Los chasquis no se habían perdido de vista aún, cuando frescas y recias ráfagas de viento comenzaron a augurar la inevitable proximidad de la tormenta.

El cielo se puso negro.

La experiencia nos dijo que debíamos renunciar al fogón y al asado y prepararnos para una noche toledana por no decir pampeana.

El viento arreció, gruesas gotas de agua comenzaron a caer, la noche avanzaba, o mejor dicho, se anticipaba con rapidez.

Pronto estuvimos envueltos en una completa obscuridad.

Llovía a cántaros, silbaba el viento, eléctricos fulgores resplandecían en el cielo a distancias inconmensurables, haciendo llegar hasta nuestros oídos el ruido sordo del rayo.

Las tropillas se habían agrupado, daban las ancas al viento y permanecían inmóviles.

Cada cual se había acurrucado lo mejor posible, y con maña procuraba mojarse lo menos posible.

No teníamos siquiera dónde hacer espalda, ni era posible conversar, porque el ruido de la lluvia, que caía a torrentes, ahogaba las palabras que salían de abajo de los ponchos o capotes con que estábamos cubiertos hasta la cabeza.

Durante dos horas llovió sin cesar, cayendo el agua a plomo.

Cuando las intermitencias del aguacero lo permitían, yo cambiaba algunas palabras con Camilo Arias, que estaba casi pegado a mi lado.

En una de esas pláticas diluvianas, le dije así:

–Puede ser que los indios me maten, es difícil; pero no lo es que quieran retenerme, con la ilusión de un gran rescate. En este caso es preciso que el general Arredondo lo sepa sin demora. Prevén a los muchachos –eran éstos cinco hombres especiales–, mis baquianos de confianza.

Será señal de que ando mal, que no tenga en el cuello este pañuelo.

Era un pañuelo de seda de la India colorado, que siempre uso en el campo debajo del sombrero por el sol y la tierra.

Puede, sin embargo, suceder que tenga que regalar el pañuelo. En este caso la señal será que me vean con la pera trenzada.
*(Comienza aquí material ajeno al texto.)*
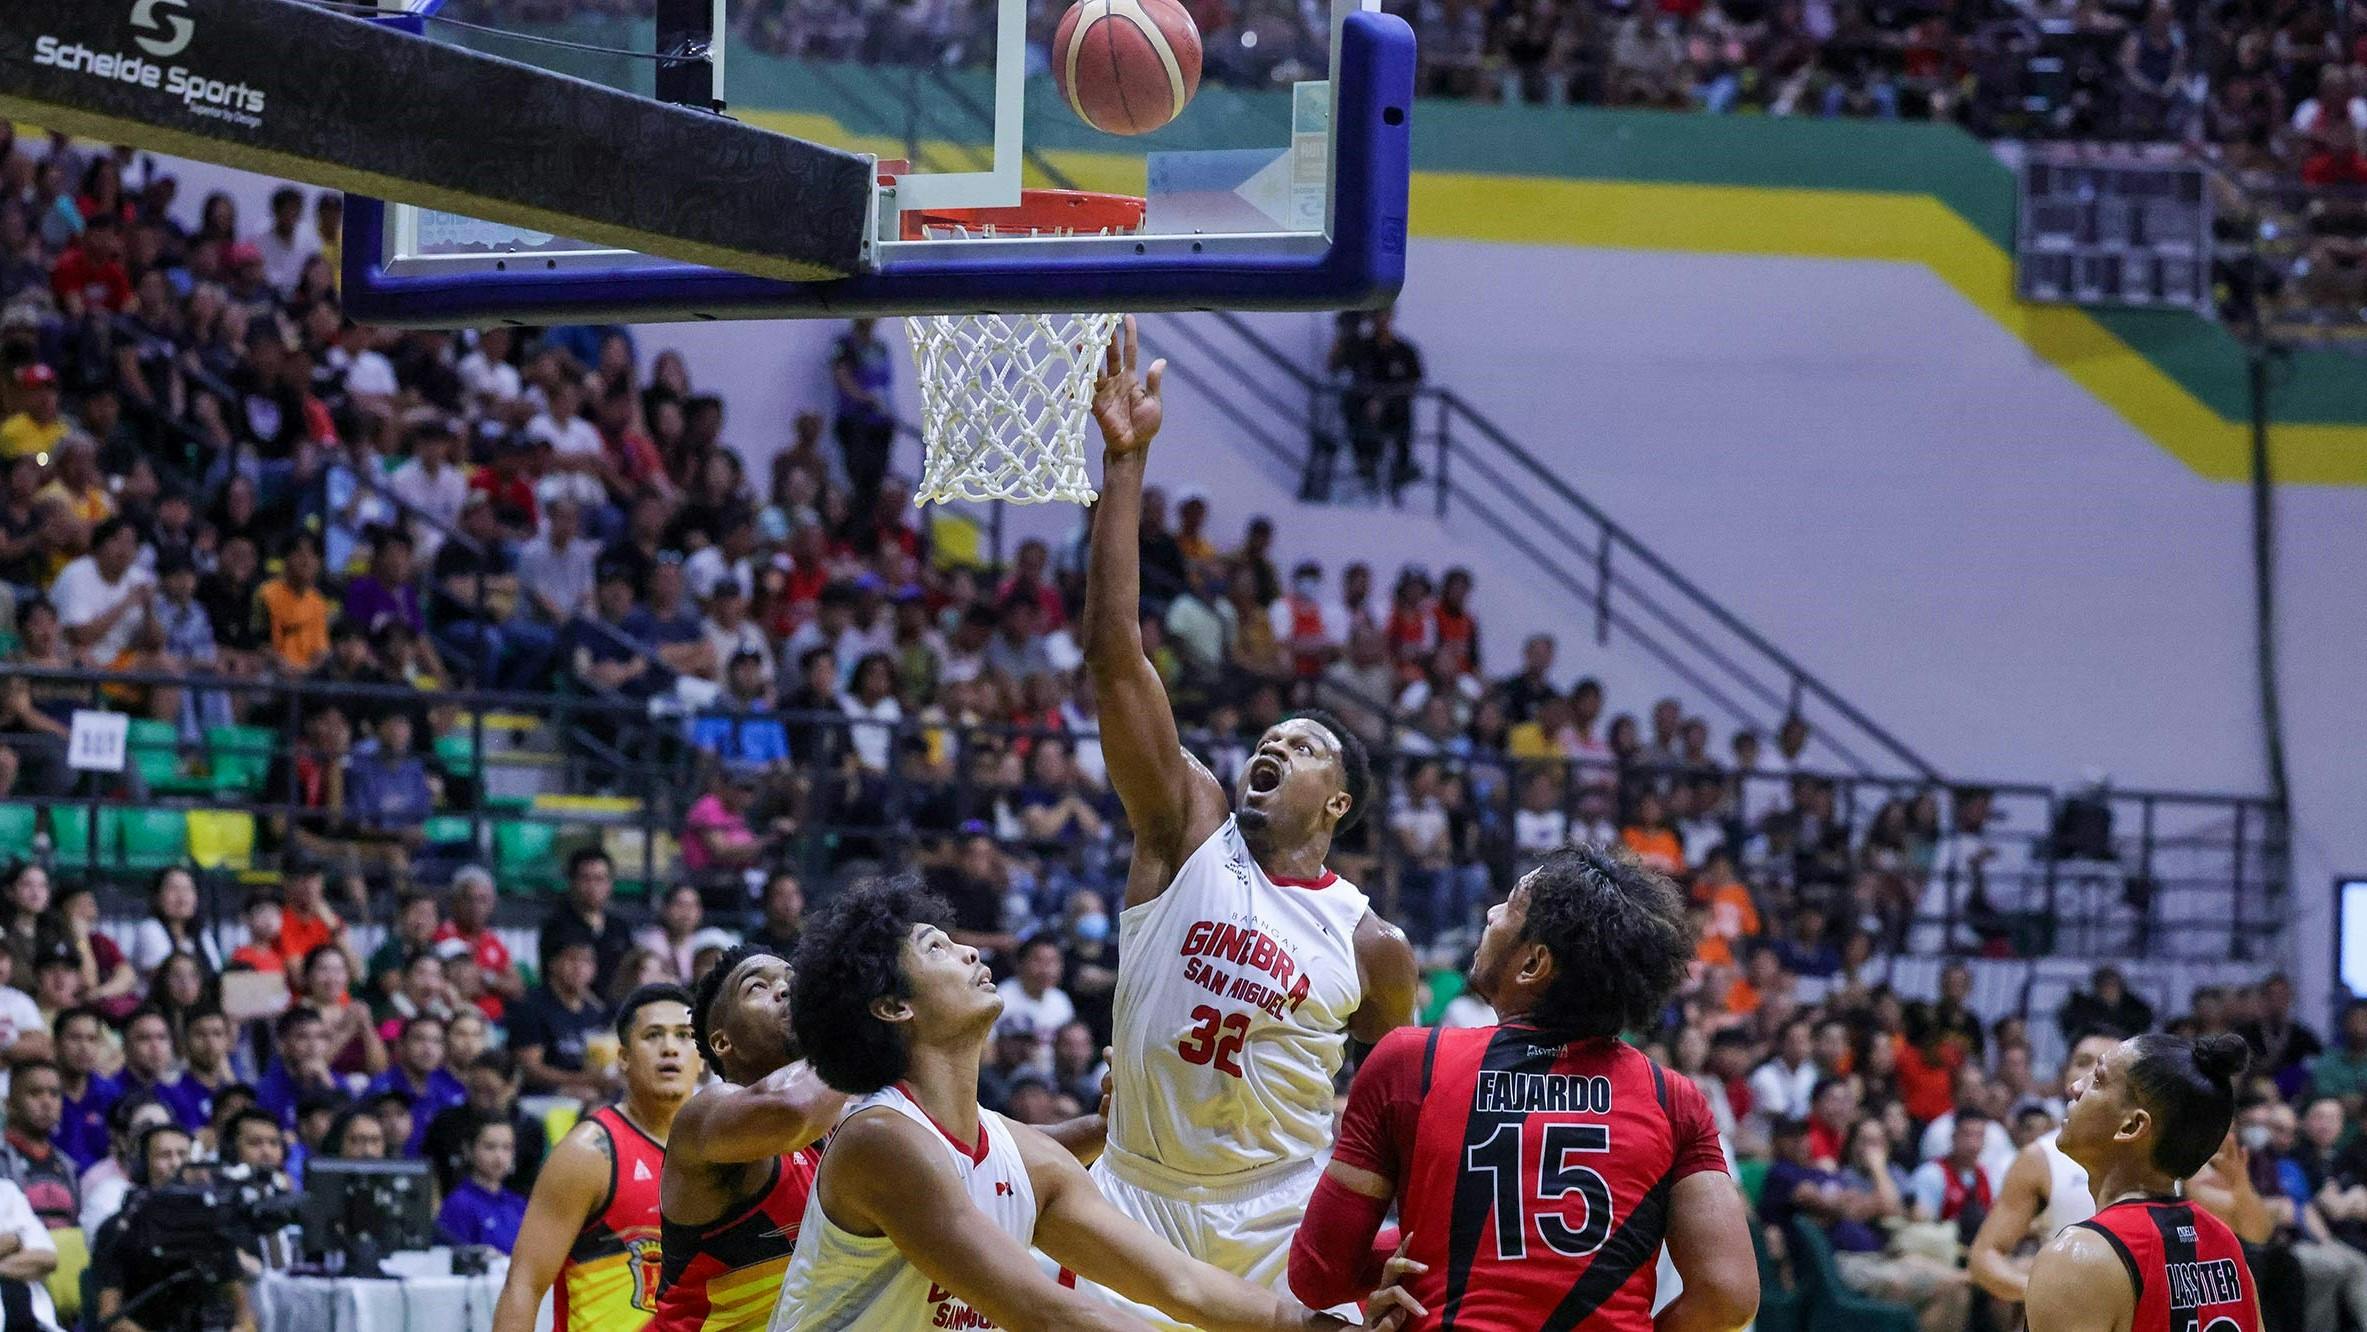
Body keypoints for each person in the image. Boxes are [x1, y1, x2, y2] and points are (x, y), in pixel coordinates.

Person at [1078, 318, 1416, 1317]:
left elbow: (1398, 1107)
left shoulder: (1371, 943)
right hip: (1136, 1194)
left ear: (1339, 802)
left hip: (1283, 1217)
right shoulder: (1187, 830)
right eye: (1272, 735)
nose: (1275, 745)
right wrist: (1126, 463)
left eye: (1304, 745)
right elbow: (1112, 659)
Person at [771, 878, 1409, 1332]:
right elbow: (1042, 1313)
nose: (971, 950)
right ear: (892, 1006)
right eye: (936, 948)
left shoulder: (1025, 1159)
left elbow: (1181, 1285)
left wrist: (1324, 1329)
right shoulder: (883, 1141)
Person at [1289, 847, 1756, 1330]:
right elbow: (1727, 1295)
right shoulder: (1673, 1098)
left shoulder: (1410, 1063)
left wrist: (1433, 1245)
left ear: (1533, 964)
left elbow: (1318, 1276)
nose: (1491, 913)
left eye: (1510, 906)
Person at [649, 946, 844, 1332]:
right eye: (757, 987)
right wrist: (848, 1027)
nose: (785, 990)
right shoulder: (705, 1114)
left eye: (791, 980)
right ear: (723, 1042)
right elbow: (792, 1109)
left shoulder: (836, 1114)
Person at [2024, 1033, 2262, 1332]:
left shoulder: (2079, 1256)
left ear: (2132, 1126)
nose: (2075, 1088)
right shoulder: (2225, 1244)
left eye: (2097, 1080)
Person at [494, 984, 699, 1332]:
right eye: (653, 1035)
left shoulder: (719, 1151)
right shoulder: (589, 1153)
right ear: (622, 1058)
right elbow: (523, 1286)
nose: (669, 1048)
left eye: (683, 1036)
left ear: (703, 1054)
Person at [1968, 1029, 2119, 1303]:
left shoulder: (2164, 1150)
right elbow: (1984, 1256)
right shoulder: (2040, 1157)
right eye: (2083, 1061)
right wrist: (2046, 1295)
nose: (2092, 1073)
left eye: (2105, 1064)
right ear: (2066, 1076)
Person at [511, 938, 617, 1101]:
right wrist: (584, 1081)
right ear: (553, 964)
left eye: (586, 961)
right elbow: (530, 1070)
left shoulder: (595, 1010)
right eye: (572, 959)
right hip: (542, 1095)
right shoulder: (530, 1006)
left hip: (590, 1090)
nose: (579, 967)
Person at [0, 1061, 78, 1229]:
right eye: (35, 1093)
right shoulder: (2, 1159)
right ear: (9, 1104)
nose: (47, 1102)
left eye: (54, 1094)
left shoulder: (67, 1166)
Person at [439, 1117, 528, 1252]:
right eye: (490, 1147)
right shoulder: (459, 1204)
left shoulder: (518, 1204)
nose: (499, 1156)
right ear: (468, 1150)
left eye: (507, 1147)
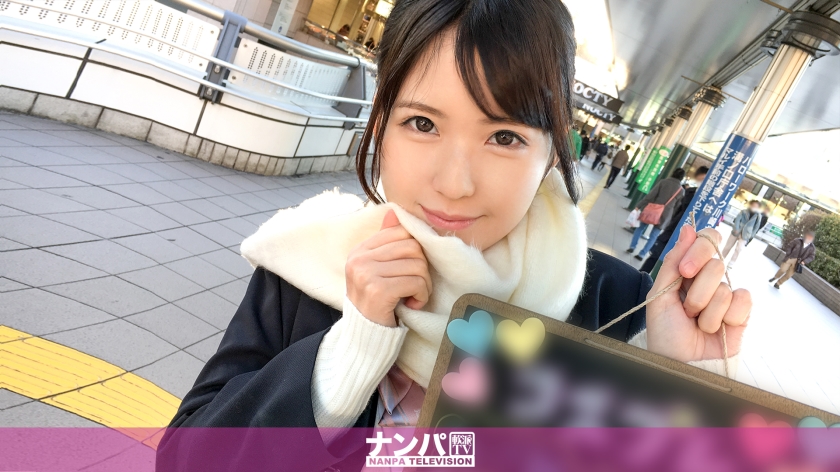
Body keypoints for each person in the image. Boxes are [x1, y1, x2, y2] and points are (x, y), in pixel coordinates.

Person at [158, 2, 748, 470]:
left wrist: (676, 385)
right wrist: (347, 360)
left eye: (504, 137)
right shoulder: (311, 263)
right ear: (381, 124)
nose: (454, 184)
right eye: (422, 123)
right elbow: (185, 459)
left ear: (552, 154)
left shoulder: (619, 308)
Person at [639, 166, 709, 273]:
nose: (703, 181)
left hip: (689, 237)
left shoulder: (710, 201)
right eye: (702, 178)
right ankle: (641, 275)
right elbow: (679, 210)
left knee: (672, 265)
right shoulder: (689, 192)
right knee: (655, 255)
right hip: (673, 230)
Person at [627, 168, 686, 261]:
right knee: (654, 236)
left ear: (673, 173)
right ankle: (642, 254)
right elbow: (677, 207)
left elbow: (650, 196)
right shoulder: (681, 190)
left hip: (652, 210)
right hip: (665, 215)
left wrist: (639, 205)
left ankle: (632, 247)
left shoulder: (663, 182)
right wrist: (670, 219)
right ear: (682, 178)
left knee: (640, 228)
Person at [721, 200, 762, 270]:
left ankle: (730, 264)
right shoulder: (743, 211)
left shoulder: (758, 216)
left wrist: (751, 235)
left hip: (746, 235)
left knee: (738, 250)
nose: (754, 207)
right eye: (753, 205)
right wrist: (736, 228)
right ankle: (721, 259)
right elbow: (737, 220)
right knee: (728, 246)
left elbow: (756, 227)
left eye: (756, 206)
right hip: (736, 231)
No comuniques esto más que a los muchachos. Y cuando lleguemos a las tolderías no te acerques a hablar conmigo jamás. Sírvete de un intermediario.

Camilo es como un árabe, habla poco; sabe que la palabra es plata y el silencio oro; contestó sólo:

–Está bien, señor.

Y yo me quedé seguro de que me había entendido y rumiando: algún mosquetero llegará a Londres y hablará con Buckingham.

Ya verás después qué caso extraordinario sucedió con mi pera. (Te prevengo que estoy hablando de la barba).

Y como sigue lloviendo y estoy mojado hasta la camisa, me despido hasta mañana.